## Exercise brief
In the entries below, find the line with "Can you recover", then set it down exactly along with each line after it to the end, skipping any pictures.

*** Input for this task ***

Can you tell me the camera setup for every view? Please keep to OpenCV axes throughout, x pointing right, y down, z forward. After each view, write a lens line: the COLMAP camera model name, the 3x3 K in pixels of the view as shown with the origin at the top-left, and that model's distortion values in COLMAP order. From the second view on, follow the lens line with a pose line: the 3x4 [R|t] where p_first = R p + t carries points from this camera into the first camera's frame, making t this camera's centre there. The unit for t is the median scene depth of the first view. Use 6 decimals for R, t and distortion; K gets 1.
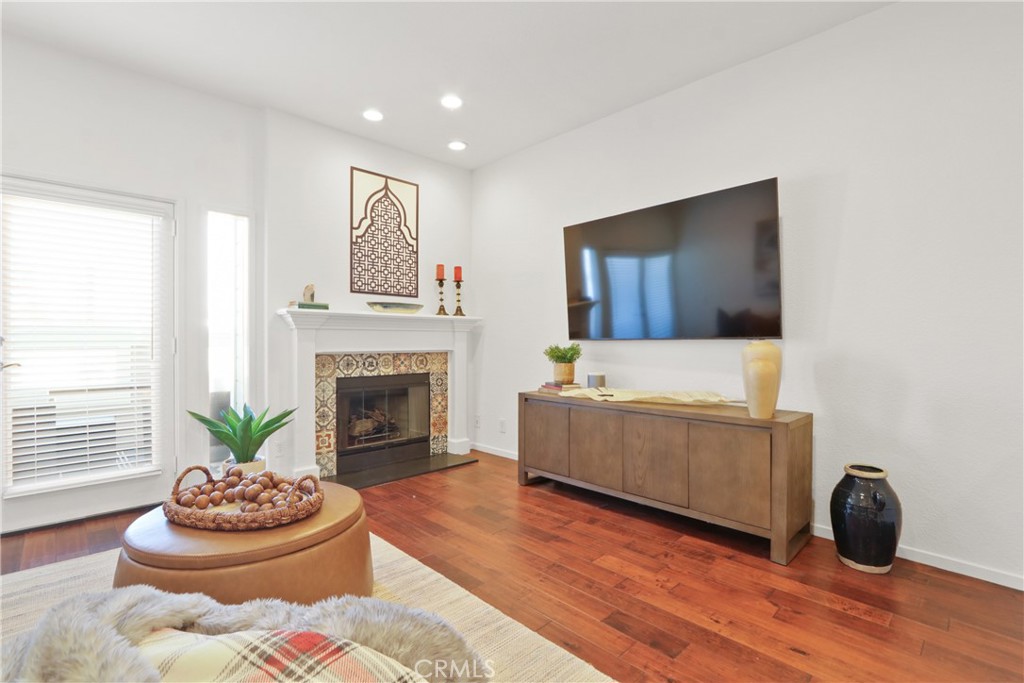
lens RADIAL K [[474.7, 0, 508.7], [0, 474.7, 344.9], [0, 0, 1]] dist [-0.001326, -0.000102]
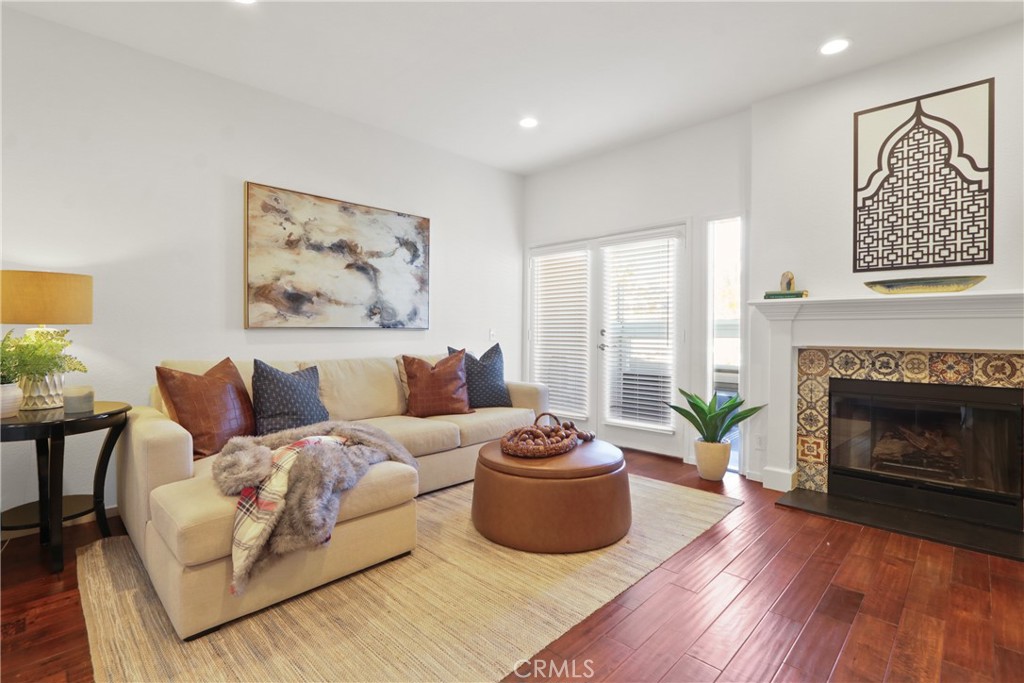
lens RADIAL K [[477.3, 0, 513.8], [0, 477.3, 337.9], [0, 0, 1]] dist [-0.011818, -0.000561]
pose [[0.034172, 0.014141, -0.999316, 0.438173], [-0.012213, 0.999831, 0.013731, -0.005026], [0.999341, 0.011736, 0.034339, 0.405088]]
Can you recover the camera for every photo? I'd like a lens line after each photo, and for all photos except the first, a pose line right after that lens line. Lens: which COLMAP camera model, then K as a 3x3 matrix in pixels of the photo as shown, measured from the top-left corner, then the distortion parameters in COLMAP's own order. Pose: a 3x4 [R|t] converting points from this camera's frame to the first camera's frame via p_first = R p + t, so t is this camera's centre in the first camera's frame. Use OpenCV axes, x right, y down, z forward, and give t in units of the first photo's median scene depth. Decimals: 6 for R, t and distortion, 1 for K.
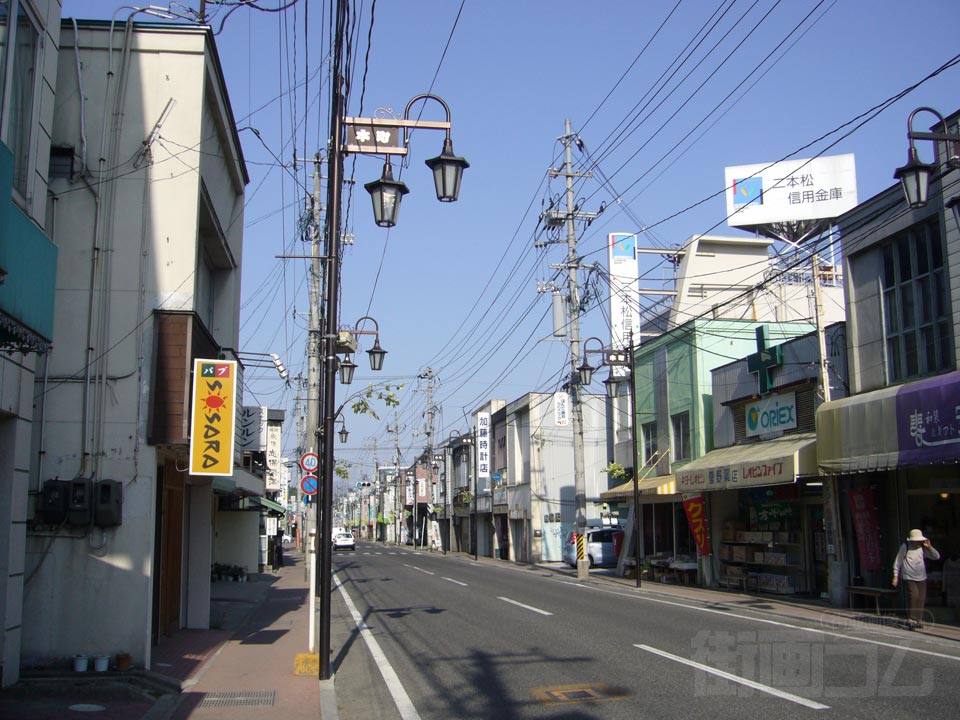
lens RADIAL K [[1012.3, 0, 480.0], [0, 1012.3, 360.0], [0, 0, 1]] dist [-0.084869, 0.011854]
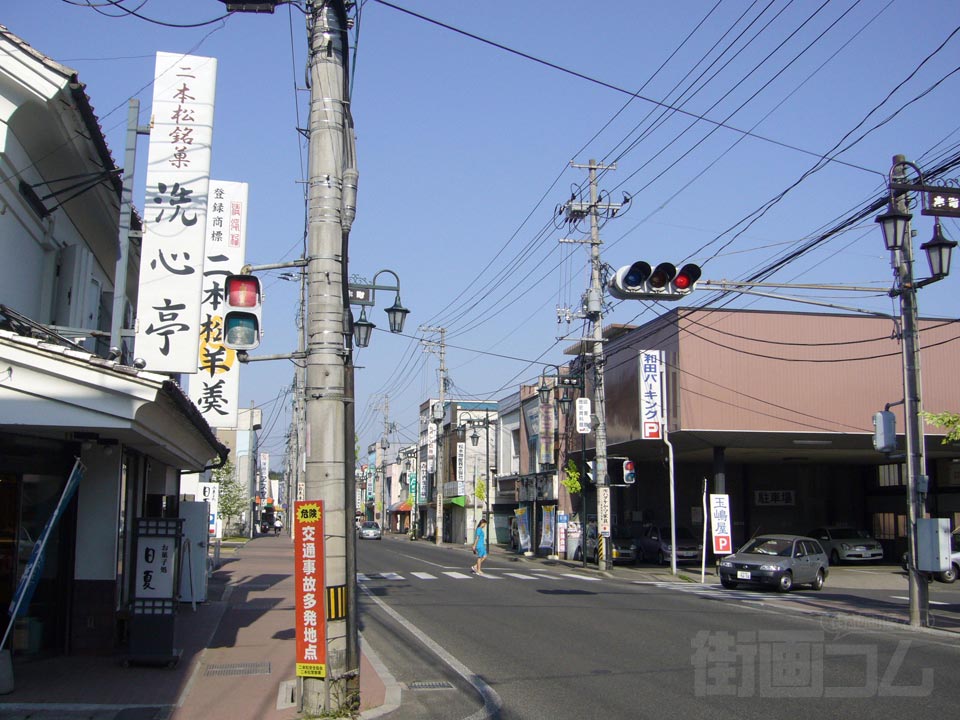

*** End of Input for this task ***

## Task answer
Can you recover the camera for every photo? I'd like a lens line after each photo, and for all photos except the first, a pose line right after that lens line. Lens: which COLMAP camera model, then K as a 3x3 matrix in pixels of the photo as shown, measured from the top-left corner, then the distortion parameters in COLMAP's own order. Pose: a 3x4 [R|t] converting points from this camera's frame to the first camera's frame via p_first = R p + t, so t is this camera's centre in the first camera's frame. Use OpenCV axes, x right, y down, z forward, and give t in units of the first photo's median scene depth. Decimals: 6 for R, t and distortion, 1 for K.
lens RADIAL K [[1012.3, 0, 480.0], [0, 1012.3, 360.0], [0, 0, 1]] dist [-0.084869, 0.011854]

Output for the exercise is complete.